The translation itself is performed in a way similar to the algorithm of the decoder in Athlon processor. All instructions fall into two categories. The first group, called cracked instructions, includes instructions that can be translated into two simplest ones (IBM calls them IOPs). The second group, millicoded instructions, is decoded into more than two IOPs. Every clock cycle PowerPC970 microprocessor can send a group of five IOPs into its execution units. Most micro-operations occupy slots 0 to 3 in the group. Slot 4 is reserved for branch prediction operations. If there are no operations to occupy the preceding slots, or they are too few, the decoder inserts the so-called NOPs (No Operation). The NOP is an instruction to literally “do nothing”.
Besides that, there are certain limitations connected with the positions of micro-operations inside the group. After a cracked instruction is translated into two IOPs, these two IOPs must be both included into the same group. If this cannot be done, the decoder inserts a NOP and starts a new group. Millicoded instructions always start a new group. If some instruction calls a millicoded instruction, it also starts with a new group.
These nuances and limitations resemble much the decoder of the Athlon XP processor. Athlon 64 processor, as we know, has a significantly improved and enhanced decoder. So, this unit of PowerPC970 should be considered adequate, although it is not the best; at least, we know better implementations of the instruction decoder.
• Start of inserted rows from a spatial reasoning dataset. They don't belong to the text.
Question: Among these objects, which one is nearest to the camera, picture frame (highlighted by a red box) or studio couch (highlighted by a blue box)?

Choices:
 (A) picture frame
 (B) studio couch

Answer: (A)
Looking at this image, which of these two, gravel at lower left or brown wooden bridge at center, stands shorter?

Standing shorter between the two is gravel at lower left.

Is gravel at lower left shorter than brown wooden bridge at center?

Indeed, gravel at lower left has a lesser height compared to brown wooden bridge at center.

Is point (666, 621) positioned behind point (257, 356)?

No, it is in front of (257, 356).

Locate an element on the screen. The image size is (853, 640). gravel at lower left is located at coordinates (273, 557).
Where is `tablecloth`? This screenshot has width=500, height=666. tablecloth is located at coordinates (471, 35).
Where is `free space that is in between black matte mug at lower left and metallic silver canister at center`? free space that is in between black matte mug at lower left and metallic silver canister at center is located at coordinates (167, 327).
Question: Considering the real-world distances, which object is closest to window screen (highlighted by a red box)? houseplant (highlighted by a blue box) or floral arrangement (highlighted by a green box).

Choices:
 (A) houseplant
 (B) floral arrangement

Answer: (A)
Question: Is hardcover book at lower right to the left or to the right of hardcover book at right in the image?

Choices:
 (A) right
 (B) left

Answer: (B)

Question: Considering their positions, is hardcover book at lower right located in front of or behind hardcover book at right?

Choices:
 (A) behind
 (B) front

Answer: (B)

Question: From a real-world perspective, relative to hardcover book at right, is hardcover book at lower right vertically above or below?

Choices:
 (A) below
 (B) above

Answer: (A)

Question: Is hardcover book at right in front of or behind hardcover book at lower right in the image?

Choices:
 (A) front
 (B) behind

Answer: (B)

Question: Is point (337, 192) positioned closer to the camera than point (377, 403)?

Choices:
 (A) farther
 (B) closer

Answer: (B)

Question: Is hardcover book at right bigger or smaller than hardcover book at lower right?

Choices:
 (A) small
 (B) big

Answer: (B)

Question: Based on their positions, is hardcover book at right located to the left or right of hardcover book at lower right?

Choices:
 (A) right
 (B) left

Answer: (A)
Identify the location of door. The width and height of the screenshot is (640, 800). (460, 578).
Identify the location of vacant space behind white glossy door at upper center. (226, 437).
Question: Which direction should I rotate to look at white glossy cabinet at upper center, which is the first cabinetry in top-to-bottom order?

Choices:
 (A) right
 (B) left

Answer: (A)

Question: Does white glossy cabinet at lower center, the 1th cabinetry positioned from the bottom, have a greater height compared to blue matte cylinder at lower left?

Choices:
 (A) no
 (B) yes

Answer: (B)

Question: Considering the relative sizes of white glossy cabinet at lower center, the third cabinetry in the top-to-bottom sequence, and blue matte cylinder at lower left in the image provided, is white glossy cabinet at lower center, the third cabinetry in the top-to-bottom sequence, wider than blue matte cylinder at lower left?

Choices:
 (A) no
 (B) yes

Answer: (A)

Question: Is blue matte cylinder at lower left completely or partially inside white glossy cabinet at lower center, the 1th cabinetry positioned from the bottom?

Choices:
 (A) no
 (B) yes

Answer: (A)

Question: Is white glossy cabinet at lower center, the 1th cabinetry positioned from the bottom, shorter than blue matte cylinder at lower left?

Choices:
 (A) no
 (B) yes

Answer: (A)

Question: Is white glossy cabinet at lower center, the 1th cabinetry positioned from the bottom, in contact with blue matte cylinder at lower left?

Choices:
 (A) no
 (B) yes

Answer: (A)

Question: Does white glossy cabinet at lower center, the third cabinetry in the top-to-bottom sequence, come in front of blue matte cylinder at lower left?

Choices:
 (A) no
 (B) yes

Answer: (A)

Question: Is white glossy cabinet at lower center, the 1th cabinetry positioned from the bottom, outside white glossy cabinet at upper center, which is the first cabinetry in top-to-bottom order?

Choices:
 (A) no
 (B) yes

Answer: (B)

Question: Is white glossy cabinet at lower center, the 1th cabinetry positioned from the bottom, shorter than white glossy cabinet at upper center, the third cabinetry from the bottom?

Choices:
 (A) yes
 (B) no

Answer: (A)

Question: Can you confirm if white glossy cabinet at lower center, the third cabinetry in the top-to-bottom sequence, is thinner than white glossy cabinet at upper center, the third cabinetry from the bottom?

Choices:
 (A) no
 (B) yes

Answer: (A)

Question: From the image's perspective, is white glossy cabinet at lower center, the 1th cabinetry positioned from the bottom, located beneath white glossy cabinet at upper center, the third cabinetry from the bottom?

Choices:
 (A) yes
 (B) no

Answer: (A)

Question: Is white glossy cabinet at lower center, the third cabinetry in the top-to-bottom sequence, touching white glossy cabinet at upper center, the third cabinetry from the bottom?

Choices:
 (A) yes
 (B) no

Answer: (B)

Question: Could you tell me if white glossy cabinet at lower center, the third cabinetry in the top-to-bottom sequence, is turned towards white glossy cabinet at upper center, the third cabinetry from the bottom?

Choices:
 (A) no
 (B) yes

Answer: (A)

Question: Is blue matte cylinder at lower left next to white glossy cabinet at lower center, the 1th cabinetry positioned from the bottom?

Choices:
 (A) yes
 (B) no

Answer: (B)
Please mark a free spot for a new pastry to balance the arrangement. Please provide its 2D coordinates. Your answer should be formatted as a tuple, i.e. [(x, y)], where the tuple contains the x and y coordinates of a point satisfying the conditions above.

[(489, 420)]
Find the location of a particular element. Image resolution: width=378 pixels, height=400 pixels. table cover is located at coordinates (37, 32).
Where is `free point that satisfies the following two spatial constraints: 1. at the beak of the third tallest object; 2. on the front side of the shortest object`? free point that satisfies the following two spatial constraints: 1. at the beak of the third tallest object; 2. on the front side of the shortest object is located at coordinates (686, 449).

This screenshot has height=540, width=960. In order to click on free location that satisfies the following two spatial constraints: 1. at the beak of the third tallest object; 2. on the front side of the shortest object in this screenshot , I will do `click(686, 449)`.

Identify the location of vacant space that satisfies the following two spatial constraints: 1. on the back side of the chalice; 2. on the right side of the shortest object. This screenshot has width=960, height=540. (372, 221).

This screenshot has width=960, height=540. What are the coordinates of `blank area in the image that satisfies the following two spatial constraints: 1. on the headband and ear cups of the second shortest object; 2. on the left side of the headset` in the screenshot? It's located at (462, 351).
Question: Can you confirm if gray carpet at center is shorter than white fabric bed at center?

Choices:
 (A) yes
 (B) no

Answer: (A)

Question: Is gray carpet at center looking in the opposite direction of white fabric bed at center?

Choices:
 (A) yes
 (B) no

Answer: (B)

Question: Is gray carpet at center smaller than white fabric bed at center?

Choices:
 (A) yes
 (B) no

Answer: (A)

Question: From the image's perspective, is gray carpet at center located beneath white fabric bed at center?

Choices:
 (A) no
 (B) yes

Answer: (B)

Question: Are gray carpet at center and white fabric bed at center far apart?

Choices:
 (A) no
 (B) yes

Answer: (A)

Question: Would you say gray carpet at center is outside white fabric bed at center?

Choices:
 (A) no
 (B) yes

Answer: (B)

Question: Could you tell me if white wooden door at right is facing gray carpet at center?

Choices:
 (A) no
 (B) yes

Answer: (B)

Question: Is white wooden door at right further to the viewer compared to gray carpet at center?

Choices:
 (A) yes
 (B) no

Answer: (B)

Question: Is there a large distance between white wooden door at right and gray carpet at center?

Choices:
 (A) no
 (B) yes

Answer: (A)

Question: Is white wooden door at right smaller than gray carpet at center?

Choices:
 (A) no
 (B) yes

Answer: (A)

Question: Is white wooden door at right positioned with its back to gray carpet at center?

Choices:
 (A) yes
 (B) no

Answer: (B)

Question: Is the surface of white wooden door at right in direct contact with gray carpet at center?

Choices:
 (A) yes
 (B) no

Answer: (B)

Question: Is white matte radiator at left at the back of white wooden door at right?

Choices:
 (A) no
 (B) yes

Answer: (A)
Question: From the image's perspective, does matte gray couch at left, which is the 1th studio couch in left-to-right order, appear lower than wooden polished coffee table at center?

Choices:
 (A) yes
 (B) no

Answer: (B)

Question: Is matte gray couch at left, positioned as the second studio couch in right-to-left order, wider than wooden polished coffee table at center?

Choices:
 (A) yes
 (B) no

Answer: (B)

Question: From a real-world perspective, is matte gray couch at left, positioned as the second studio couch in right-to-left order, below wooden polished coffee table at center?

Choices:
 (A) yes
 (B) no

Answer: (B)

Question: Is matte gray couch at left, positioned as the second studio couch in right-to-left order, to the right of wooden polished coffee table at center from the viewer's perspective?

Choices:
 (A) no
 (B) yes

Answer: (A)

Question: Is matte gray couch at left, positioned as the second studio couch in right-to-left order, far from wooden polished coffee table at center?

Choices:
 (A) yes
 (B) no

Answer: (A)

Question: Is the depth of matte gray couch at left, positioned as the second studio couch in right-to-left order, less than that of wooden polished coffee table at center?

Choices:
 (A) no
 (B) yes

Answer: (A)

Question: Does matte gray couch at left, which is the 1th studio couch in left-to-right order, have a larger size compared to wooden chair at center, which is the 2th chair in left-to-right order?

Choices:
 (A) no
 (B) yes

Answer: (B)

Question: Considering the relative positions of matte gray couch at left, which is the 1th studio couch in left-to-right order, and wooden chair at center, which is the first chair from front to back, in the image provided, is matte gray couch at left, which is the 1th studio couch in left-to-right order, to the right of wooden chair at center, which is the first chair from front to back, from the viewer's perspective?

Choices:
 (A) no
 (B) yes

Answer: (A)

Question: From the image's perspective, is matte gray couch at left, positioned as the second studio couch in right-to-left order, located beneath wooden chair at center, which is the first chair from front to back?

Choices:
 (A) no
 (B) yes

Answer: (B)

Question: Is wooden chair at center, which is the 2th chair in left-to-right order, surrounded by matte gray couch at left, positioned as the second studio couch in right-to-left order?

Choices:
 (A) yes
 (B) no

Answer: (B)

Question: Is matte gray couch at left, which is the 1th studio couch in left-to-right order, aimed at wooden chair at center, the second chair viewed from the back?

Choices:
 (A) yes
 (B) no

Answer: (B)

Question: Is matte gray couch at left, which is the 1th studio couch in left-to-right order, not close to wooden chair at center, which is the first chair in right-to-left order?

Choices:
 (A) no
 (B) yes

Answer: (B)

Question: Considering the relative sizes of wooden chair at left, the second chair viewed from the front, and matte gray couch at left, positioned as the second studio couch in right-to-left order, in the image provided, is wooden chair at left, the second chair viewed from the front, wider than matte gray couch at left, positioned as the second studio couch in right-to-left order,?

Besides this very strange (for a RISC processor) decoder unit, PowerPC970 boasts bigger buffers along the pipelines (by the way, at the decoding stages the processor not only translates cracked instructions, but also resolves dependencies and forms a group of micro-operations). Right now, IBM (and Apple) says they are proud of PowerPC970 processor being able to have as many as 215 instructions on different pipeline stages at the same time (“on the fly”). Apple says it is much more than Pentium 4 can handle, as it has a “window” of only 126 instructions. G4+ processor has only 16 “on the fly” instructions. I will explain to you later that PowerPC970 doesn’t have any big advantage; the total number of “on the fly” instructions is very similar to that of PowerPC970, Athlon 64 and Pentium 4.
About half of these instructions (IOPs) are stored in a buffer called Group Completion Table. This is a functional analog of the Reorder Buffer – it can store up to 20 formed groups of micro-instructions (that is, about 100 IOPs) that are waiting to be sent for execution. Note that this all happens in the order set by the program code. The micro-instructions are sent to execution units as soon as they are properly prepared, and without keeping their sequential order in the program. “Out-of-order” execution happens only here! As soon as the functional unit “confirms” that the operation is being performed successfully, the place in the queue gets free. Note that
- this can happen before the micro-instruction is executed by the functional unit;
- Group Completion Table follows its track thereafter.